Escaping versions for wheel, sdist, and .dist-info names

The discussion in Clarify naming of .dist-info directories has reminded me of a couple subtle problems with PEP 427 and its handling of versions in wheel filenames, and now that progress is being made on escaping of versions in sdist and .dist-info directory names, this seems like as good a time as any to bring it up.

Problem number 1: PEP 427 requires that the version component of a wheel filename only contain alphanumeric characters, underscores, and periods, with all other characters converted to underscores; however, this overlooks the fact that, per PEP 440, version strings can also contain exclamation points (to denote version epochs) and plus signs (to denote local version identifiers). Converting these two symbols to underscores causes a loss of information that makes it impossible in certain cases to compare the versions of two wheels just by inspecting their filenames; for example, 1!2, 1+2, and 1-2 all end up escaped as 1_2 (which, incidentally, is not a valid PEP 440 version; see below). The wheel project ran into this problem in issue 268, which led to them greatly loosening their wheel filename regex, and the author of PEP 427 has written that applying the same escaping rules to the version component as to the other filename components is “probably a mistake”, yet there does not appear to have ever been any follow-up on this.

I would thus like to request that the relevant standards be amended to allow ! and + in version components of wheel, sdist, and .dist-info names. For the record, a scan yesterday of the 1,396,899 wheels on PyPI found 58 with exclaimation points in their versions and 244 with plus signs (the latter presumably uploaded before Warehouse started blocking local versions), in comparison to the 998 with underscores in their version components.

The second problem with version escaping as currently specified is its blanket transformation of all hyphens to underscores. Under PEP 440, hyphens and underscores in version strings are completely interchangeable, with one exception: the post in a post-release specifier can be replaced by a hyphen and only by a hyphen. (Interestingly, this restriction contradicts the statement later in the PEP that “[PEP 440] allows [the underscore’s] use anywhere that - is acceptable.”) So if we start out with a version string of the form 1.0-1 (an alternative spelling of the canonical 1.0.post1), it gets escaped to 1.0_1, which is not a valid PEP 440 version.

Possible ways to handle this are:

  • Amend PEP 440 and packaging to permit underscores in place of post

  • Require versions to be canonicalized before escaping, thereby eliminating all hyphens without affecting PEP 440 validity. (The .dist-info name proposal already requires project names to be canonicalized, but not versions.)

  • Amend the escaping rules for version components to be “Replace all hyphens with underscores, except for those hyphens that indicate an implicit post release, which should instead be replaced with the string .post.”

  • Require versions to be escaped by converting them to an equivalent form modulo canonicalization that does not contain a hyphen and leave it up to the wheel, sdist, and .dist-info generators exactly what they want to do.

  • Document that version strings in file & directory names need to be unescaped before use.

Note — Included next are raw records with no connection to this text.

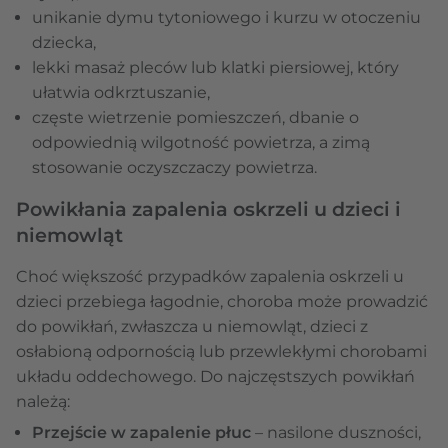
unikanie dymu tytoniowego i kurzu w otoczeniu
dziecka,
lekki masaż pleców lub klatki piersiowej, który
ułatwia odkrztuszanie,
częste wietrzenie pomieszczeń, dbanie o
odpowiednią wilgotność powietrza, a zimą
stosowanie oczyszczaczy powietrza.
Powikłania zapalenia oskrzeli u dzieci i
niemowląt
Choć większość przypadków zapalenia oskrzeli u
dzieci przebiega łagodnie, choroba może prowadzić
do powikłań, zwłaszcza u niemowląt, dzieci z
osłabioną odpornością lub przewlekłymi chorobami
układu oddechowego. Do najczęstszych powikłań
należą:
Przejście w zapalenie płuc
– nasilone duszności,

Assuming that ! and + are allowed unescaped in version components, this leaves the hyphen as the only character in a valid PEP 440 string that needs escaping, and so unescaping is just s.replace("_", "-").

Following the same logic as the name field, the most straightforward would be to require version normalisation from now on (with the same “parser should expect unnormalised input” footnote), and replace dashes with underscores (which is really the only thing required).

1 Like

Following the same logic as the name field

Last time I checked, the logic for normalizing project names is only going to be applied to sdists and .dist-info directories; is PEP 427 going to be amended to require normalization in wheel filenames as well?

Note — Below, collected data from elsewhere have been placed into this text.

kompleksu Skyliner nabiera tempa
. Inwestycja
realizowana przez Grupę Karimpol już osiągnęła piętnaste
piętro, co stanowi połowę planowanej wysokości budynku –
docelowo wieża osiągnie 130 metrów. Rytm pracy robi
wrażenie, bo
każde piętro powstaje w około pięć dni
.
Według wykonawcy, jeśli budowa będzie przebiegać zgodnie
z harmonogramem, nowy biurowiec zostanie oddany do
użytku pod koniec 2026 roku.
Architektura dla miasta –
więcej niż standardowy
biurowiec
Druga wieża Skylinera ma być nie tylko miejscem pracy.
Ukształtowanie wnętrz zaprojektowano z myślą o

replace dashes with underscores

If a version is normalized, it won’t contain any dashes.

I assume so, since it’s not worth the .whl extension (which is a must to create a new filename spec). And existing rules already don’t work, as you described, so there’s likely very few (if any) edge cases.

For wheels, yes. I believe .dist-info names could theoretically contain non-PEP-440 versions though. It also doesn’t really hurt to preemptively cover the possibility of dashes in the future IMO.

pip 20.3b1 just hit this problem: https://github.com/pypa/pip/issues/9083

So the discussion is quite timely :stuck_out_tongue:

1 Like

Are exclamation marks ! and plus-signs + valid in all common filesystems? Also, will package indexes be required to quote this characters in the URL?

I checked, they are valid on Windows and POSIX-compliant systems. Both require escaping in URLs, but clients are already expected to handle them correctly (implied by Simple Repository API being HTML based).